Aromatherapy – An introduction

The word "Aromatherapy" is thrown around a lot these days. You find it not just on natural products, but it can be seen on your bubble bath, washing powder, deodorant and even on floor cleaner. However, what really is Aromatherapy, where does it come from and how can it be used?

Over the coming months I'm going to go through the facts and myths about Aromatherapy and include a number of essential oil profiles that are a must for every household.

So let's start at the beginning.

What is Aromatherapy?


If we break the word down into 2 parts it gives us a clue: 'aroma' meaning scent or smell and 'therapy' meaning treatment or therapeutic.

So we could say that:

Aromatherapy is the therapeutic use of aromatic substances. Therapeutic use covers both mind and body, and the aromatic substances tend to be the essential oils. As a treatment, it is usually combined with body-contact therapy in the form of massage. The nature of aromatherapy is as a holistic treatment, restoring balance to mind and body as well as its specific use in treating a wide range of symptoms.


Following on from this we can look deeper at these aromatic substances known as Essential oils.

What are Essential oils?

Essential oils come from plants and are held somewhere on the plant. Essential oils are pure, concentrated plant extracts obtained specifically for their fragrance and therapeutic value. The chemical composition of these oils is exceedingly complex - often tens or hundreds of constituent parts.

Any part of a plant may contain its essential oil - flowers, leaves, fruit, stems, wood, bark, seeds, resin, berries and roots.

It is the essential oil that gives the plant its characteristic smell and flavour.


The purpose of the essential oil in the plant is not yet fully understood as not all plants contain significant amounts of essential oil.  There are, however, several theories:


  • The oil's fragrance may attract or repel insects and other animals.
  • Essential oils have anti viral and anti fungal properties for the plant and can be understood as part of the plant's immune system.
  • They may act as plant hormones and as an internal transport system (as with blood in animals).

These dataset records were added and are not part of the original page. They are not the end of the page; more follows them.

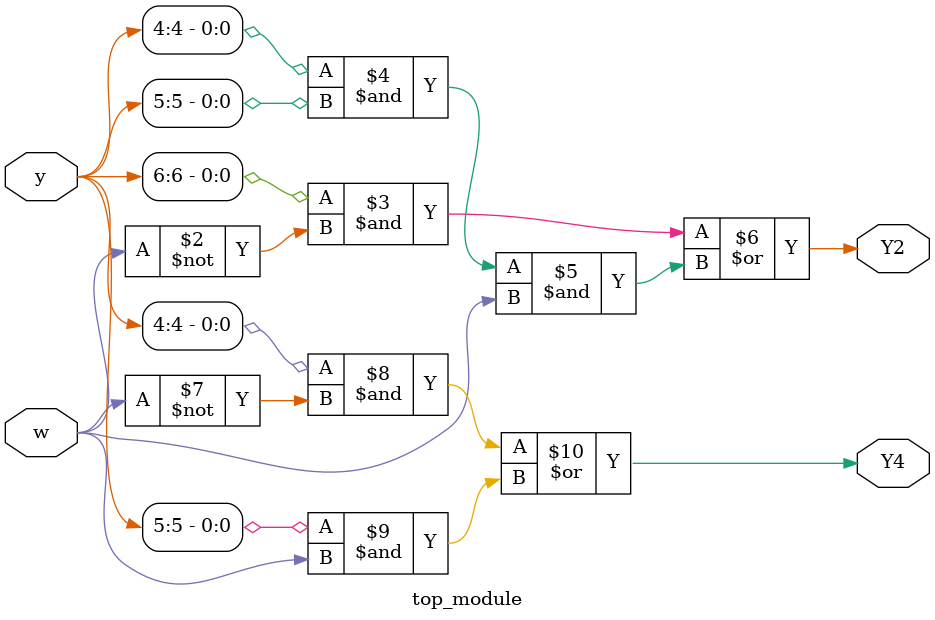
<source format=sv>
module top_module (
    input [6:1] y,
    input w,
    output reg Y2,
    output reg Y4
);

    // Declare intermediate signals
    wire y2_wire;
    wire y4_wire;
    
    always @* begin
        // Logic equations for Y2 and Y4
        Y2 = (y[6] & ~w) | (y[4] & y[5] & w);
        Y4 = (y[4] & ~w) | (y[5] & w);
    end
    
endmodule

</source>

Examples of common essential oils include lavender oil, rose oil and peppermint oil.


The method of extraction used varies according to the type of plant and the part of the plant to be used. The quality of the oil will depend on the method of extraction and the quality of the plant. Major influences are the area where the plant is grown, and the weather during the growing season. These are reflected in the price of the oil as with any crop.


  1. Anne Iarchy on January 9, 2012 at 8:24 am

    Great introduction. Looking forward to learn more in the coming months, as I’m clueless when it comes to aromatherapy!

  2. Kate Bacon on January 12, 2012 at 2:51 pm

    Interesting post Rima – a great start to blogging!

  3. Paula Kemp on January 16, 2012 at 3:07 pm

    A great introduction to Aromatherapy, as you say the word “Aromatherapy” is thrown around, so it is great to have blog posts like this to remind/educate people what it all is and how they can help us all.